Concerns and Recommendations
-
External MasterChef Integration:
- The contract relies on external MasterChef contracts for reward distributions. It’s critical to ensure these external contracts are reliable and secure.
- There should be mechanisms to handle scenarios where the MasterChef contract doesn’t have sufficient rewards, to prevent disruptions in the WLP wrapping and unwrapping processes.
-
Handling of External Calls:
- External calls, especially those related to reward distributions, should be designed to not block critical functionalities like LP wrapping or unwrapping.
- Implementing fail-safe mechanisms or timeouts for external calls could mitigate risks associated with these dependencies.
-
Risk of Blocking Withdrawals/Liquidations:
- Any failure in the external calls or issues in the reward mechanism should not hinder users’ ability to withdraw or liquidate their positions. This is crucial for maintaining trust and functionality in crisis scenarios.
For MarginTradingBook.sol
Overview
The MarginTradingBook.sol contract seems to handle margin trading functionalities, including the creation and management of orders such as stop-loss or take-profit.
Concerns and Recommendations
-
Race Conditions in Repay and Liquidation:
- The possibility of race conditions between repay actions and liquidations needs to be carefully managed. Synchronized checks or locking mechanisms might be necessary.
-
Front-Running Risk in Order Creation and Filling:
- The system should be safeguarded against the possibility of order creators front-running order fills to manipulate outcomes. This could be addressed through mechanisms like time locks or penalties for abnormal behaviors.
-
Uncertainty in Order Fulfillment:
- Orders may fail to be filled for various reasons, such as outdated collateral amounts, blocklisted recipients, or the liquidation of the user’s collateral.
- Implementing a function to preview if an order can be fulfilled would enhance transparency and usability. This function should account for all possible reasons an order might fail.
-
Recommendation for Order Management:
- It’s advisable to have a mechanism to cancel unfillable orders automatically or provide users with the ability to do so manually.

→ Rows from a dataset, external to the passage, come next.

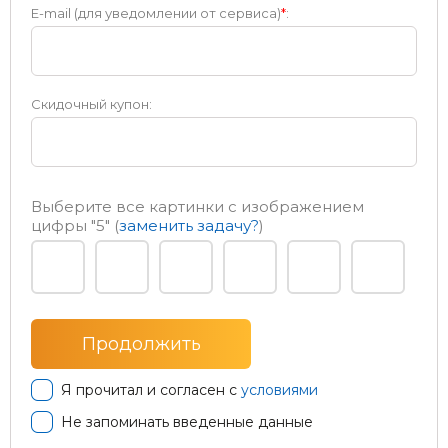
E-mail (для уведомлении от сервиса)
*
:
Скидочный купон:
Выберите все картинки с изображением
цифры
"5"
(
заменить задачу?
)
Я прочитал и согласен с
условиями
Не запоминать введенные данные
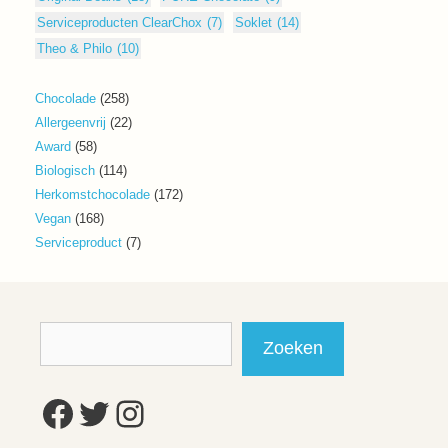
Serviceproducten ClearChox
(7)
Soklet
(14)
Theo & Philo
(10)
258
Chocolade
258
producten
22
Allergeenvrij
22
producten
58
Award
58
producten
114
Biologisch
114
producten
172
Herkomstchocolade
172
producten
168
Vegan
168
producten
7
Serviceproduct
7
producten
Zoeken
Zoeken
Facebook
Twitter
Instagram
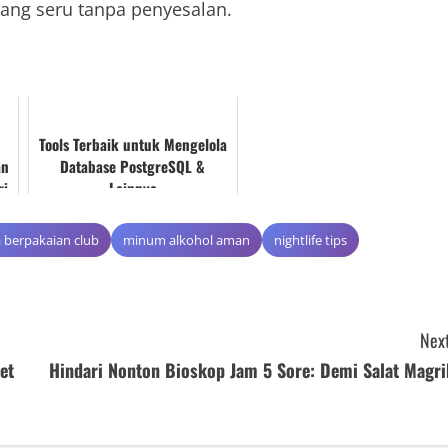
ang seru tanpa penyesalan.
Tools Terbaik untuk Mengelola
an
Database PostgreSQL &
ri
Lainnya
 berpakaian club
minum alkohol aman
nightlife tips
Next
et
Hindari Nonton Bioskop Jam 5 Sore: Demi Salat Magri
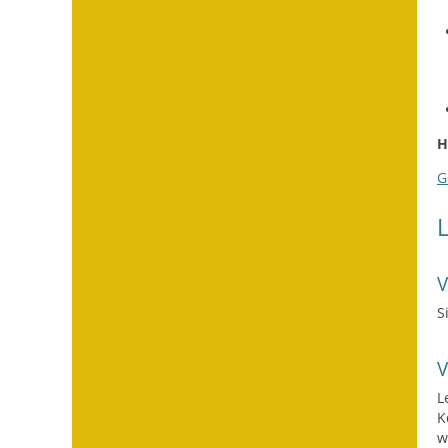
H
G
S
L
K
w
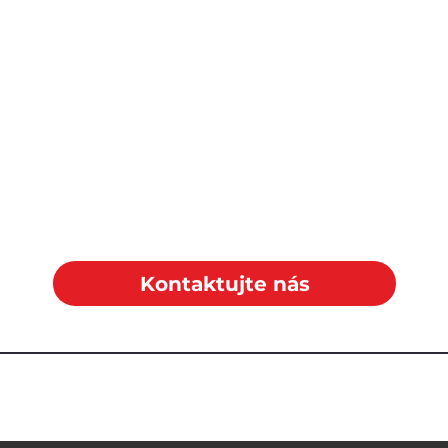
Kontaktujte nás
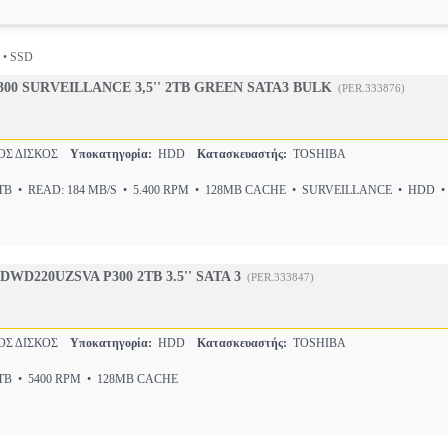
ι • SSD
00 SURVEILLANCE 3,5'' 2TB GREEN SATA3 BULK
(PER.333876)
ΟΣ ΔΙΣΚΟΣ
Υποκατηγορία:
HDD
Κατασκευαστής:
TOSHIBA
B • READ: 184 MB/S • 5.400 RPM • 128MB CACHE • SURVEILLANCE • HDD • 
WD220UZSVA P300 2TB 3.5'' SATA 3
(PER.333847)
ΟΣ ΔΙΣΚΟΣ
Υποκατηγορία:
HDD
Κατασκευαστής:
TOSHIBA
B • 5400 RPM • 128MB CACHE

This would prevent cluttering the system with stagnant orders and improve efficiency.
-
Overall System Robustness:
- The interplay between different components (like MarginTradingBook, external contracts, and the broader ecosystem) needs to be tested thoroughly under various scenarios, especially edge cases, to ensure the resilience and reliability of the system.
Time spent:
15 hours
Disclosures
C4 is an open organization governed by participants in the community.
C4 audits incentivize the discovery of exploits, vulnerabilities, and bugs in smart contracts. Security researchers are rewarded at an increasing rate for finding higher-risk issues. Audit submissions are judged by a knowledgeable security researcher and solidity developer and disclosed to sponsoring developers. C4 does not conduct formal verification regarding the provided code but instead provides final verification.
C4 does not provide any guarantee or warranty regarding the security of this project. All smart contract software should be used at the sole risk and responsibility of users.